Pada akhirnya, Organisasi Korban Pelanggaran HAM Bersatu untuk Kebenaran pun menilai bahwa proses penegakan hukum yang dilakukan untuk kasus Paniai hanyalah untuk menghibur hati warga Papua yang selama ini mengharapkan keadilan. Namun, proses tersebut jauh dari keadilan yang diharapkan warga.
Bagi pemerintah, tambah Tineke, hal tersebut hanya merupakan pencitraan agar dunia internasional melihat Indonesia sedang menangani kasus pelanggaran HAM di Papua.
”Ketika proses di Makassar berjalan, terjadi lagi pelanggaran di Papua, seperti kasus mutilasi di Timika dan Mappi. Seakan-akan kekerasan terus terjadi di Papua,” kata Tineke yang menilai tidak ada itikad baik dari negara untuk menghentikan kekerasan di pulau paling timur Indonesia tersebut.
Hal senada diungkapkan Yones Douw, perwakilan keluarga korban. Ia mempertanyakan siapakah Isak Sattu yang saat ini dihadapkan ke meja hijau. ”Siapa Isak Sattu itu? Apakah korban dan saksi pernah melihat dia, Isak Sattu itu tidak dikenal sama sekali. Kami tidak tahu, tidak kenal dengan yang ditetapkan sebagai tersangka,” ujarnya.
Yones juga mempertanyakan mengapa laporan Komnas HAM dan kepolisian tidak sinkron dengan proses hukum yang berjalan. Ia menyebutkan bahwa ada empat kesatuan yang melakukan penembakan terhadap warga Paniai. ”Pelakunya cuma satu, padahal empat kesatuan. Negara sedang melindungi pelaku sebenarnya. Saksi melihat orang yang mengeluarkan perintah,” kata Yones Douw.
Pesimisme terhadap proses hukum yang kini berjalan juga diungkapkan oleh Matheus Adadikam dari Elsham Papua. Menurut dia, nasib pengadilan kasus Paniai akan sama dengan pengadilan-pengadilan kasus pelanggaran HAM sebelumnya.
Haedir dari LBH Makassar pun mengatakan bahwa pelanggaran HAM tidak mungkin dilakukan oleh satu orang. Karena unsur-unsur dalam delik pelanggaran HAM mencakup perbuatan yang sistematis, meluas, dan dilakukan secara terstruktur sehingga ada yang disebut sebagai pertanggungjawaban atasan.

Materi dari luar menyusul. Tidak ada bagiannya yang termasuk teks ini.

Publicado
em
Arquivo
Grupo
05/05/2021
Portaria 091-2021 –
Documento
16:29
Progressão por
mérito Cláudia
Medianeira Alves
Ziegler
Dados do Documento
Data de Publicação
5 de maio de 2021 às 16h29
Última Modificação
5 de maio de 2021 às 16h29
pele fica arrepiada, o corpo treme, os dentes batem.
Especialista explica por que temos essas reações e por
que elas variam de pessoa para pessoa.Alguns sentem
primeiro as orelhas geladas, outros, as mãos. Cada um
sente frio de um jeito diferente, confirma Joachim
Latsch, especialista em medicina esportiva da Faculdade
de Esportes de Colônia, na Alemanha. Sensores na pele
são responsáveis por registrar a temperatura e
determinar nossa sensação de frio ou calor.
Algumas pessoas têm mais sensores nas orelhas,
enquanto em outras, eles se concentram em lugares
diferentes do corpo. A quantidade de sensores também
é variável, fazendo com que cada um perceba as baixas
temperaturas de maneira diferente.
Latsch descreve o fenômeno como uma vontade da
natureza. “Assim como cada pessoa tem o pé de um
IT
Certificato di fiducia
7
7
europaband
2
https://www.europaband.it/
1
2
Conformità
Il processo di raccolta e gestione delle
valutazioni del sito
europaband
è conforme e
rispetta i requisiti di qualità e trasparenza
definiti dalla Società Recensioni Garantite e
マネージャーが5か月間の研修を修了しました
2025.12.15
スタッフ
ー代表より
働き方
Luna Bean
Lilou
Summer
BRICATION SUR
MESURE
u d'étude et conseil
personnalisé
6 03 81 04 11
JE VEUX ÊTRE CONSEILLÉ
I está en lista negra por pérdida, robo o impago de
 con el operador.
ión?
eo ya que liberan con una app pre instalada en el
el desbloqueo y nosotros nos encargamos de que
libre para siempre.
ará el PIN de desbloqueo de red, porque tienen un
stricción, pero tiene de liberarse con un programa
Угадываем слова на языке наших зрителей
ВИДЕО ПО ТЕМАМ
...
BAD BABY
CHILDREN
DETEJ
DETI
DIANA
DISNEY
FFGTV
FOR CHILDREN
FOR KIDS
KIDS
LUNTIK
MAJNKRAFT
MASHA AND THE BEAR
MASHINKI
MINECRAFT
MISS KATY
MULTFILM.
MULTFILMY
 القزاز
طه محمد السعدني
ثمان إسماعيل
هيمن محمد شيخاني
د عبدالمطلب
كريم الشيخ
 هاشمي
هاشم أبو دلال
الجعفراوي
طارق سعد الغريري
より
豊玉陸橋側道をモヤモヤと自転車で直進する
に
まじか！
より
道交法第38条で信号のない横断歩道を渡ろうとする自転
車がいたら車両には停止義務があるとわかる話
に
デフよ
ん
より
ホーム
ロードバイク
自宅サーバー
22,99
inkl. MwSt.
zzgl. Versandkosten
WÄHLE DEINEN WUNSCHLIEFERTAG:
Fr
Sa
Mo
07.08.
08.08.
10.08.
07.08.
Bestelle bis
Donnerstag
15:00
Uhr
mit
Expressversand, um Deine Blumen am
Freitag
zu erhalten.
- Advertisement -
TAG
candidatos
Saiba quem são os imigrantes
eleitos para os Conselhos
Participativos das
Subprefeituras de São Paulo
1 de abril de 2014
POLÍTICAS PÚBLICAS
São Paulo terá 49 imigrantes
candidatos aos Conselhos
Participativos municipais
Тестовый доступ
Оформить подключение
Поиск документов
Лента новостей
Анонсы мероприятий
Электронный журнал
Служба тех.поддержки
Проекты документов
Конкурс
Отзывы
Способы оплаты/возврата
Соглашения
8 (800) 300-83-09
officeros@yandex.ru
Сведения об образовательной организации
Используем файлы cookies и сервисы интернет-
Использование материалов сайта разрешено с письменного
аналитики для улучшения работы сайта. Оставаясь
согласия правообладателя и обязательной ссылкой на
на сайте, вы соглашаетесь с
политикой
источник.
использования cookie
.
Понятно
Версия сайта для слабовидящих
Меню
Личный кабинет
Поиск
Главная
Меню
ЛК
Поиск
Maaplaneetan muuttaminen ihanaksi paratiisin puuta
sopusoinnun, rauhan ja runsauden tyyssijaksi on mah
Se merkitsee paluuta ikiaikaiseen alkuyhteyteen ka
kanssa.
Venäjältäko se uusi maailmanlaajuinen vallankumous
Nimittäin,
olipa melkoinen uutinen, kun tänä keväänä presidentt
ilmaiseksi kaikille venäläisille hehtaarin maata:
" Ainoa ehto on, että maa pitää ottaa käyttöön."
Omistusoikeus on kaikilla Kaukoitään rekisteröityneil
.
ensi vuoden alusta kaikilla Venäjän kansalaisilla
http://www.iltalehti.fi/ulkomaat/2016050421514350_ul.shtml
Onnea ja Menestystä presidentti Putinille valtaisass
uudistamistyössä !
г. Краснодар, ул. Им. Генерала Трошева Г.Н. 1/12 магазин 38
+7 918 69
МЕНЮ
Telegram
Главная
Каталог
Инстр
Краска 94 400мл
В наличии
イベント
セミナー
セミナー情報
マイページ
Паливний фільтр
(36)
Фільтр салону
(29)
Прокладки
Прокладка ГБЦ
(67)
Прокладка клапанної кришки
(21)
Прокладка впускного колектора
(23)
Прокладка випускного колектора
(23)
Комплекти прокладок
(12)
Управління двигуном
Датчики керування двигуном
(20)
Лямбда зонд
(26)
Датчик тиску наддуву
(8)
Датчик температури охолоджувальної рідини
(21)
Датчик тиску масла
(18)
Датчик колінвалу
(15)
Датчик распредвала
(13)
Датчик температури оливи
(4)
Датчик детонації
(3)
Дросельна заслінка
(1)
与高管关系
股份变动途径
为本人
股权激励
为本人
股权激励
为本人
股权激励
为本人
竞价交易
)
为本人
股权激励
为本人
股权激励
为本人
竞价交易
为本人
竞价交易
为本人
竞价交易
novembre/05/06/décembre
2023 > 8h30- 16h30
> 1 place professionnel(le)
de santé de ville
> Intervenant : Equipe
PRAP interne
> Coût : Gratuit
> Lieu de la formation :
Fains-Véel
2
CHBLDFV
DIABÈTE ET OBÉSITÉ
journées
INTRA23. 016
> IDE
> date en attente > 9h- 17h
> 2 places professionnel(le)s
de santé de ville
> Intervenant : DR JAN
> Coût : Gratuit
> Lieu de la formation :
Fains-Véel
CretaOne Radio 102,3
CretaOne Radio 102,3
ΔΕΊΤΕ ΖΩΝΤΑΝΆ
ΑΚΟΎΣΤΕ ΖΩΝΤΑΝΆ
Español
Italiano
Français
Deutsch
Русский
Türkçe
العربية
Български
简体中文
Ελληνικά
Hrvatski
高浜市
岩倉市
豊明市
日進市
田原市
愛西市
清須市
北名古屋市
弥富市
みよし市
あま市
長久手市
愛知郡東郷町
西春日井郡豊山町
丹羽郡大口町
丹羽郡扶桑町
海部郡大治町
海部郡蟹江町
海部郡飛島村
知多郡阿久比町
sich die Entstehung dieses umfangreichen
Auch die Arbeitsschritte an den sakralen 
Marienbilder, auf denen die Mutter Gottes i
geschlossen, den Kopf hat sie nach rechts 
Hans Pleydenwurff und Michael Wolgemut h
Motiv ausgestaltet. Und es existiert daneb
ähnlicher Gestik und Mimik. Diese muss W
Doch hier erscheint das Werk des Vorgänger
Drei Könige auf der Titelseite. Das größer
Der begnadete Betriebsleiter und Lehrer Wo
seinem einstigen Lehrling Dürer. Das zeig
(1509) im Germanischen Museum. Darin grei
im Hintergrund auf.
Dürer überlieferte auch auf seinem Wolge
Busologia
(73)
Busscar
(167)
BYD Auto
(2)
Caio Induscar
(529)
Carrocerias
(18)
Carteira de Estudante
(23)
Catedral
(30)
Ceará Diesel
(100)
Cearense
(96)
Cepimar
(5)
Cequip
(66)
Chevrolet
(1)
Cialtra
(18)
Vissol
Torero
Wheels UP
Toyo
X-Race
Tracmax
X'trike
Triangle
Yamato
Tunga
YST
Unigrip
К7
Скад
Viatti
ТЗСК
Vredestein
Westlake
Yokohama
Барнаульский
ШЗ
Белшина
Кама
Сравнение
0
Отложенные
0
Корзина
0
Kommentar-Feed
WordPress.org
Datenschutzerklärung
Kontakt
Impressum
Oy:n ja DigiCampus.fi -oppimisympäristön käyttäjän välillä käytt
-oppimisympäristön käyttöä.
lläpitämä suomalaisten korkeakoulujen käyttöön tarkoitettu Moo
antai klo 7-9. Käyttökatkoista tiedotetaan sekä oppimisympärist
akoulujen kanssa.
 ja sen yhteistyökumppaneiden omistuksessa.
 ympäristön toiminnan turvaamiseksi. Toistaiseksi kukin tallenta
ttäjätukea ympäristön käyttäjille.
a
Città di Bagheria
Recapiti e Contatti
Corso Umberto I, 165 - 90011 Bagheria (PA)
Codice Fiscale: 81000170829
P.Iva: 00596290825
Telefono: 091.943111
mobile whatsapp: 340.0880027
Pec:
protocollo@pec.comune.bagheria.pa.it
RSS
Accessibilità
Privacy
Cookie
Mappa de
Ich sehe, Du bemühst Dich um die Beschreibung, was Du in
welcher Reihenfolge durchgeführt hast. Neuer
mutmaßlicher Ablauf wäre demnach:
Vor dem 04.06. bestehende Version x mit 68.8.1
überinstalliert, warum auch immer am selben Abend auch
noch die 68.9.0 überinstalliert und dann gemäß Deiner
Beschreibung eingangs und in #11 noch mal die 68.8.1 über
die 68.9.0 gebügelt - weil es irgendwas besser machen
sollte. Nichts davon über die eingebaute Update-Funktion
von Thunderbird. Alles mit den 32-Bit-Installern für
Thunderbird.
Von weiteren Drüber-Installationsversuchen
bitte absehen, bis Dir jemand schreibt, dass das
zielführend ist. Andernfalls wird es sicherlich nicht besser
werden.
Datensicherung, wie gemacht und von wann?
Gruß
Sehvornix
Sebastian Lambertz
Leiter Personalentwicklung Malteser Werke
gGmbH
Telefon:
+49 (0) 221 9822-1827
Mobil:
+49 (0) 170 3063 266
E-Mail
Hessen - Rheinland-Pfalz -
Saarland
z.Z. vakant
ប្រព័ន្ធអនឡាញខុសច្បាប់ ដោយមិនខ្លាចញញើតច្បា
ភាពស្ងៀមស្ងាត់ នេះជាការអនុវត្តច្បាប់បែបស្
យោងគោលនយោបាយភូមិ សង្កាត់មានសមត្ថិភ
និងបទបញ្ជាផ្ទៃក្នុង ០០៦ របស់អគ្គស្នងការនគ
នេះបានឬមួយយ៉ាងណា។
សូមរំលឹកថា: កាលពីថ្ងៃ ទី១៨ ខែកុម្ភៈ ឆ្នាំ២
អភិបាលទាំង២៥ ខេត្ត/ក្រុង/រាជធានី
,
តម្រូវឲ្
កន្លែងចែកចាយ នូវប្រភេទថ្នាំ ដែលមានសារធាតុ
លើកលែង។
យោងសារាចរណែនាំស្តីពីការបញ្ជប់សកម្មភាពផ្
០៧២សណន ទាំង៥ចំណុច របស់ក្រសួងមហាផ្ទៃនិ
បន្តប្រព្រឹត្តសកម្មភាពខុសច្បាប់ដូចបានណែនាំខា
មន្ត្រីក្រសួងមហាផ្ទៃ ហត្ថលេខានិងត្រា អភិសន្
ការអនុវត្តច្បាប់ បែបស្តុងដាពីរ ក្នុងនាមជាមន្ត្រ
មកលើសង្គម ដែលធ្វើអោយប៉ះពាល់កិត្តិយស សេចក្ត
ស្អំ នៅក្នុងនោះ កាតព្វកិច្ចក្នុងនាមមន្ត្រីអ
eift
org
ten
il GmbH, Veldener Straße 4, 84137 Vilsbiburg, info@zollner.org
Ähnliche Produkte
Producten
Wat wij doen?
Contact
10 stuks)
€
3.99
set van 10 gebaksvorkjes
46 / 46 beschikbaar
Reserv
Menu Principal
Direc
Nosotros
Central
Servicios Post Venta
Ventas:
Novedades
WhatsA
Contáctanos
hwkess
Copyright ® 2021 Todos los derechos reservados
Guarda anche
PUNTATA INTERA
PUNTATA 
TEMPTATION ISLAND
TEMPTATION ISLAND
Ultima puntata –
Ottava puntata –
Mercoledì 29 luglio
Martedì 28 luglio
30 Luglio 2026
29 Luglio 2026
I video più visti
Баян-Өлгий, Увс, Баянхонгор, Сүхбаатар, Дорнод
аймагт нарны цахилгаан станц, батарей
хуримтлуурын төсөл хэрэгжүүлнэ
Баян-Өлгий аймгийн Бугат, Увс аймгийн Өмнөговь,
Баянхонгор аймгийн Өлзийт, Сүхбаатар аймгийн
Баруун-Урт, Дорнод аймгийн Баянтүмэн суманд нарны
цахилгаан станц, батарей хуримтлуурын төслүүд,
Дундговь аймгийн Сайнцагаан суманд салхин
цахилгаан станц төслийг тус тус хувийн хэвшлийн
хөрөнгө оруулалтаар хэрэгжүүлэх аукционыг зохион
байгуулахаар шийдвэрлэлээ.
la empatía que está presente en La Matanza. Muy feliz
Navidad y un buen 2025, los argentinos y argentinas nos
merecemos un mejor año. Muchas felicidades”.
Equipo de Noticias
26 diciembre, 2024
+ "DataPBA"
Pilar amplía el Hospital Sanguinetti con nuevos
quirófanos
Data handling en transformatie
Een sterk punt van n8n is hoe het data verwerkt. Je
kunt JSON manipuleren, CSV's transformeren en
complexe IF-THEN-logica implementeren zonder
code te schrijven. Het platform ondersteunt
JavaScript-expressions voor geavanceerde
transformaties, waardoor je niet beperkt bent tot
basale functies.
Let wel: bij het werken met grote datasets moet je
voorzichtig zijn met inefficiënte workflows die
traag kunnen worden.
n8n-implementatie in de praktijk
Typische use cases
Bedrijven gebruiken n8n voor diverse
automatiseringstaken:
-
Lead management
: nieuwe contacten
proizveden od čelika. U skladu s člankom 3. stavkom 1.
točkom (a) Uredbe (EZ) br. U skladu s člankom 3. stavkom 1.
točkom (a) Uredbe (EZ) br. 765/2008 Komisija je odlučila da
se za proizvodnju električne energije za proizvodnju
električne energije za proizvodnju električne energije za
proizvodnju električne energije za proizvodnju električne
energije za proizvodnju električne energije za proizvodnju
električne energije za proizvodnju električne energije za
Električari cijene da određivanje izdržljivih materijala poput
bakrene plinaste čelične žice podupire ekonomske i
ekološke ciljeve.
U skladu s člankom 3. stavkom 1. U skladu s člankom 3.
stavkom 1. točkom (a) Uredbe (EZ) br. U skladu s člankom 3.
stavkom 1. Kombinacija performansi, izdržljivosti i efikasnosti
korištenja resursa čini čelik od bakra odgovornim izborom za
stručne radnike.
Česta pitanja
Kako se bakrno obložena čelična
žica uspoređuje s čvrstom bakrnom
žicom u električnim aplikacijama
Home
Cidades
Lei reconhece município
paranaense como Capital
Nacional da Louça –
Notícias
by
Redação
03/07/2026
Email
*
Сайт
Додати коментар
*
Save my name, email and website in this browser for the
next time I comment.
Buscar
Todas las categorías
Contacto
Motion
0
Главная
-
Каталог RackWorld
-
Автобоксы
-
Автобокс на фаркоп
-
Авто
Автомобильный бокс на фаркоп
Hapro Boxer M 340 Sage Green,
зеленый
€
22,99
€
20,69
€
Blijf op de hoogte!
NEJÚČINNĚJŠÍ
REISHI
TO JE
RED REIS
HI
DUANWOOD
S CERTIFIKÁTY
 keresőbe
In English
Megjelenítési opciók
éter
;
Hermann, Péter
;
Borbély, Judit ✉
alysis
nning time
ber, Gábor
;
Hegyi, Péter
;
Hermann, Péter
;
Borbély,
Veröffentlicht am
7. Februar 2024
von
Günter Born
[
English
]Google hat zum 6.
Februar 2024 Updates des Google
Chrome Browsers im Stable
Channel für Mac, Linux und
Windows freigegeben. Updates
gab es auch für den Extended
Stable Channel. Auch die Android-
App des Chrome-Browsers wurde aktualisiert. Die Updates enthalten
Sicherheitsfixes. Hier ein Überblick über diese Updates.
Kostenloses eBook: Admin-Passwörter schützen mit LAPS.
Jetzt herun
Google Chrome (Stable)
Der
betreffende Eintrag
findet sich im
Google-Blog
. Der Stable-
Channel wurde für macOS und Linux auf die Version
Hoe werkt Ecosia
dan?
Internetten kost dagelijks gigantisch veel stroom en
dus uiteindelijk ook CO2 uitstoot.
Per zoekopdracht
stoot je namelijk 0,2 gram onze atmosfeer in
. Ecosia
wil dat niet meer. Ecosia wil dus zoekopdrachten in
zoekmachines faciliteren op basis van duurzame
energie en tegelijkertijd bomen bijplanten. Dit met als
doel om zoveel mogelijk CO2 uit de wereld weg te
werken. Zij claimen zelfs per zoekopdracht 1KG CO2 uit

”Apa yang kelihatan dalam penetapan satu tersangka ini sangat tidak masuk akal. Pelanggaran HAM yang berat yang dilakukan secara sistematis itu tidak hanya oleh satu orang. Artinya, saya mau bilang bahwa sebenarnya pengadilan HAM kali ini memang diciptakan untuk gagal. Gagal membuktikan siapa pelaku yang sebenarnya,” tambahnya.
Julius Ibrani dari Persatuan Bantuan Hukum Indonesia (PBHI) juga melihat adanya upaya mengebiri dalam penanganan kasus Paniai. Rantai komando dalam proses penanganan kasus Paniai sejak awal diputus, unsur sistematis dan masif dalam kasus tersebut sudah dihapuskan. Hal ini mengakibatkan tanggung jawab komando dan institusi dalam kasus Paniai hilang.
”Menjadi inisiatif pribadi masing-masing. Maka, ini sama saja dengan perbuatan pidana pada umumnya,” kata Julius.